News Column

Researchers Submit Patent Application, "Flexible Quantization", for Approval

September 9, 2014



By a News Reporter-Staff News Editor at Information Technology Newsweekly -- From Washington, D.C., VerticalNews journalists report that a patent application by the inventors Tu, Chengjie (Sammamish, WA); Srinivasan, Sridhar (Redmond, WA), filed on April 28, 2014, was made available online on August 28, 2014.

The patent's assignee is Microsoft Corporation.

News editors obtained the following quote from the background information supplied by the inventors: "Transform coding is a compression technique used in many audio, image and video compression systems. Uncompressed digital image and video is typically represented or captured as samples of picture elements or colors at locations in an image or video frame arranged in a two-dimensional (2D) grid. This is referred to as a spatial-domain representation of the image or video. For example, a typical format for images consists of a stream of 24-bit color picture element samples arranged as a grid. Each sample is a number representing color components at a pixel location in the grid within a color space, such as RGB, or YIQ, among others. Various image and video systems may use various different color, spatial and time resolutions of sampling. Similarly, digital audio is typically represented as time-sampled audio signal stream. For example, a typical audio format consists of a stream of 16-bit amplitude samples of an audio signal taken at regular time intervals.

"Uncompressed digital audio, image and video signals can consume considerable storage and transmission capacity. Transform coding reduces the size of digital audio, images and video by transforming the spatial-domain representation of the signal into a frequency-domain (or other like transform domain) representation, and then reducing resolution of certain generally less perceptible frequency components of the transform-domain representation. This generally produces much less perceptible degradation of the digital signal compared to reducing color or spatial resolution of images or video in the spatial domain, or of audio in the time domain.

"More specifically, a typical block transform-based codec 100 shown in FIG. 1 divides the uncompressed digital image's pixels into fixed-size two dimensional blocks (X.sub.1, . . . X.sub.n), each block possibly overlapping with other blocks. A linear transform 120-121 that does spatial-frequency analysis is applied to each block, which converts the spaced samples within the block to a set of frequency (or transform) coefficients generally representing the strength of the digital signal in corresponding frequency bands over the block interval. For compression, the transform coefficients may be selectively quantized 130 (i.e., reduced in resolution, such as by dropping least significant bits of the coefficient values or otherwise mapping values in a higher resolution number set to a lower resolution), and also entropy or variable-length coded 130 into a compressed data stream. At decoding, the transform coefficients will inversely transform 170-171 to nearly reconstruct the original color/spatial sampled image/video signal (reconstructed blocks {circumflex over (X)}.sub.1, . . . {circumflex over (X)}.sub.n).

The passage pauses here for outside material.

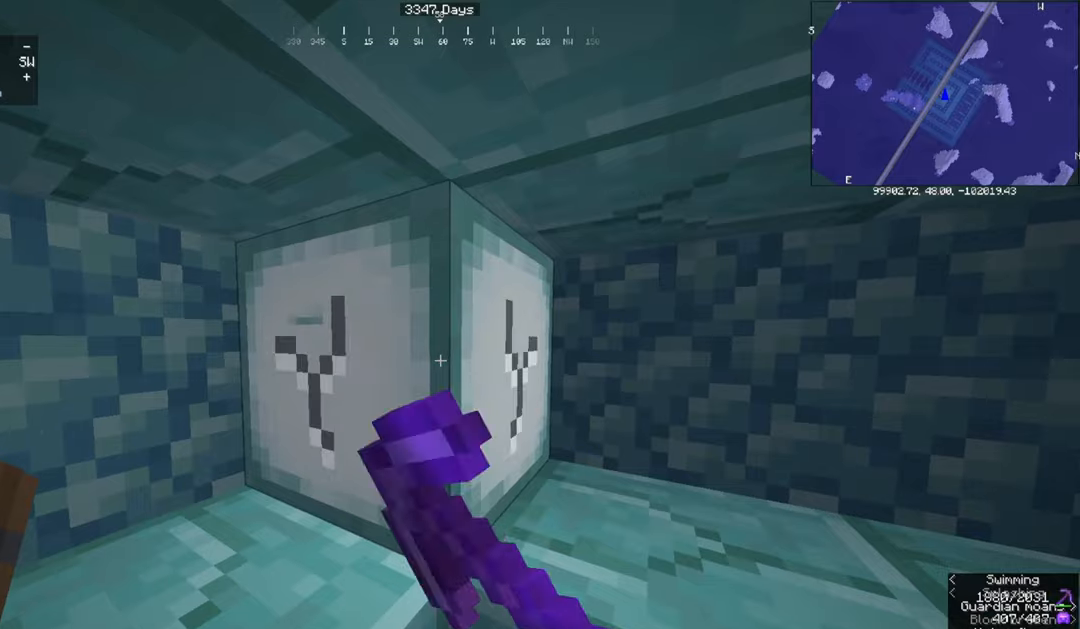
{"keys": [], "mouse": ["left"], "events": []}
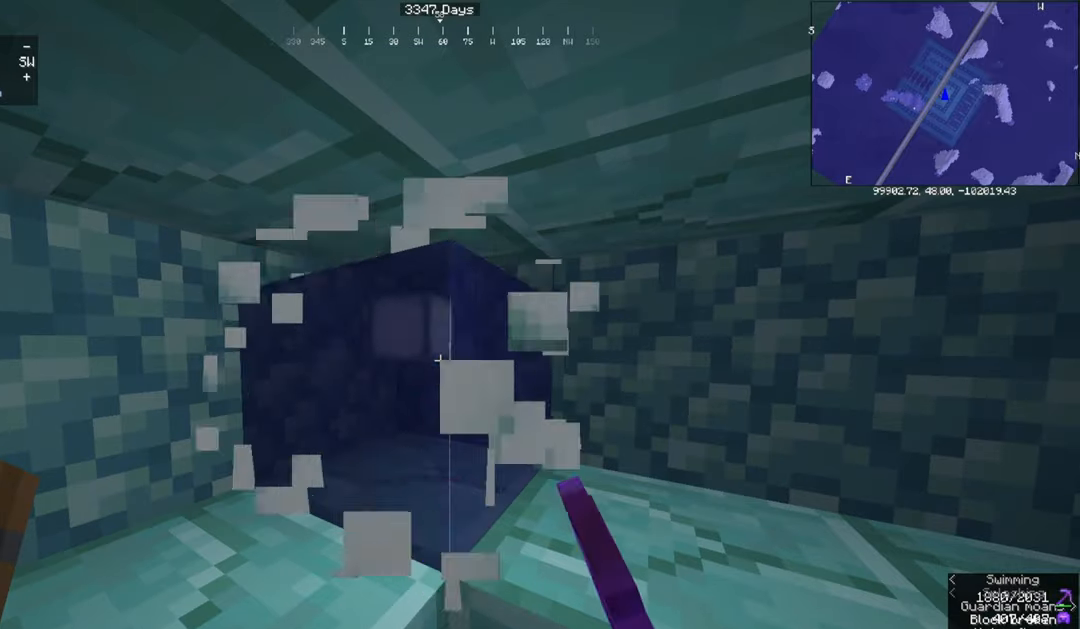
{"keys": [], "mouse": [], "events": [[133, "mouse_left", "up"], [133, "w", "down"], [467, "w", "up"]]}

"The block transform 120-121 can be defined as a mathematical operation on a vector x of size N. Most often, the operation is a linear multiplication, producing the transform domain output y=Mx, M being the transform matrix. When the input data is arbitrarily long, it is segmented into N sized vectors and a block transform is applied to each segment. For the purpose of data compression, reversible block transforms are chosen. In other words, the matrix M is invertible. In multiple dimensions (e.g., for image and video), block transforms are typically implemented as separable operations. The matrix multiplication is applied separably along each dimension of the data (i.e., both rows and columns).

"For compression, the transform coefficients (components of vector y) may be selectively quantized (i.e., reduced in resolution, such as by dropping least significant bits of the coefficient values or otherwise mapping values in a higher resolution number set to a lower resolution), and also entropy or variable-length coded into a compressed data stream.

"At decoding in the decoder 150, the inverse of these operations (dequantization/entropy decoding 160 and inverse block transform 170-171) are applied on the decoder 150 side, as show in FIG. 1. While reconstructing the data, the inverse matrix M.sup.-1 (inverse transform 170-171) is applied as a multiplier to the transform domain data. When applied to the transform domain data, the inverse transform nearly reconstructs the original time-domain or spatial-domain digital media.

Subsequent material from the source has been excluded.